Apart from giving us a fascinating read in the history of science, Powell shows us two things about human nature in this book. The first is that it is as rampant in scientific endeavour as it is in any other human activity. Yes, some people cling to well-earned reputations and can’t see why the standard answers that have served for so long should suddenly be thrown out. And no doubt there are some big egos. Some of the ego is about not wanting to be shown to be wrong before the entire scientific community. But some of it is also a desire not to see one’s entire life’s work proven erroneous and all to have been for nothing. It’s hardly a surprise that that can be a bitter pill to swallow; nor is it a surprise when someone fights against that.

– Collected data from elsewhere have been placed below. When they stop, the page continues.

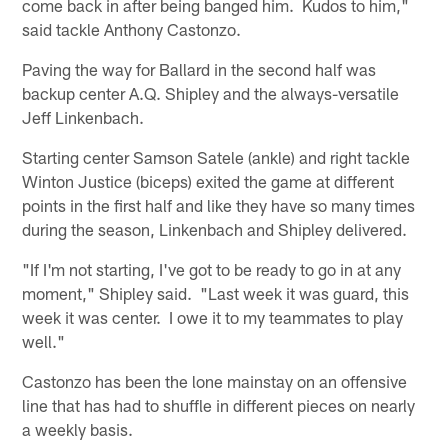
come back in after being banged him. Kudos to him,"
said tackle Anthony Castonzo.
Paving the way for Ballard in the second half was
backup center A.Q. Shipley and the always-versatile
Jeff Linkenbach.
Starting center Samson Satele (ankle) and right tackle
Winton Justice (biceps) exited the game at different
points in the first half and like they have so many times
during the season, Linkenbach and Shipley delivered.
"If I'm not starting, I've got to be ready to go in at any
moment," Shipley said. "Last week it was guard, this
week it was center. I owe it to my teammates to play
well."
Castonzo has been the lone mainstay on an offensive
line that has had to shuffle in different pieces on nearly
a weekly basis.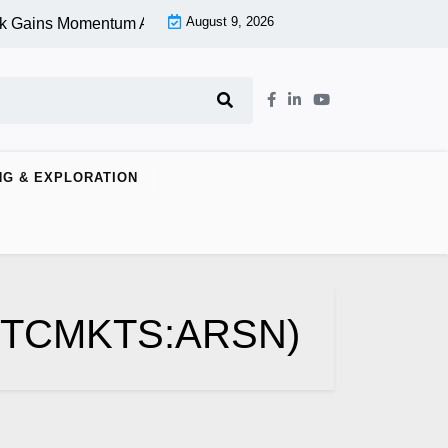
August 9, 2026
k Gains Momentum At Lower Level |
Aspen Group Inc (OTCMKTS
NG & EXPLORATION
 (OTCMKTS:ARSN)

But another thing Powell shows us about human nature is that the tactics of deniers of a new major theory don’t change much. Opposers always seem to provide weak theories or explanations to try to preserve the old theory, that don’t stand up to the new facts. And when those explanations don’t repel the change, these people resort to personal attacks on those who promote the new theories.
This may sound familiar to those scientists currently bringing forward the evidence for global climate change. But they can take heart that this understanding of the world will likely be considered the standard understanding in just another few years. (Let’s hope the people in government get with the program too, as soon as possible, instead of continuing to cling to dead theory that could ruin the world.)
James Lawrence Powell, having a PhD in geochemistry from MIT, is in a position to know something about this subject. He taught geology at Oberlin College for twenty-some years, and is currently the executive director of the National Physical Science Consortium. He gives us a compelling and thorough tour of the history of some powerful changes in what we know about the world as well as the wrestlings it took to get those changes recognized.
I highly recommend this book for anyone interested in gaining an understanding of how the self-correcting nature of science works behind the scenes, where the facts and evidence, always win—eventually.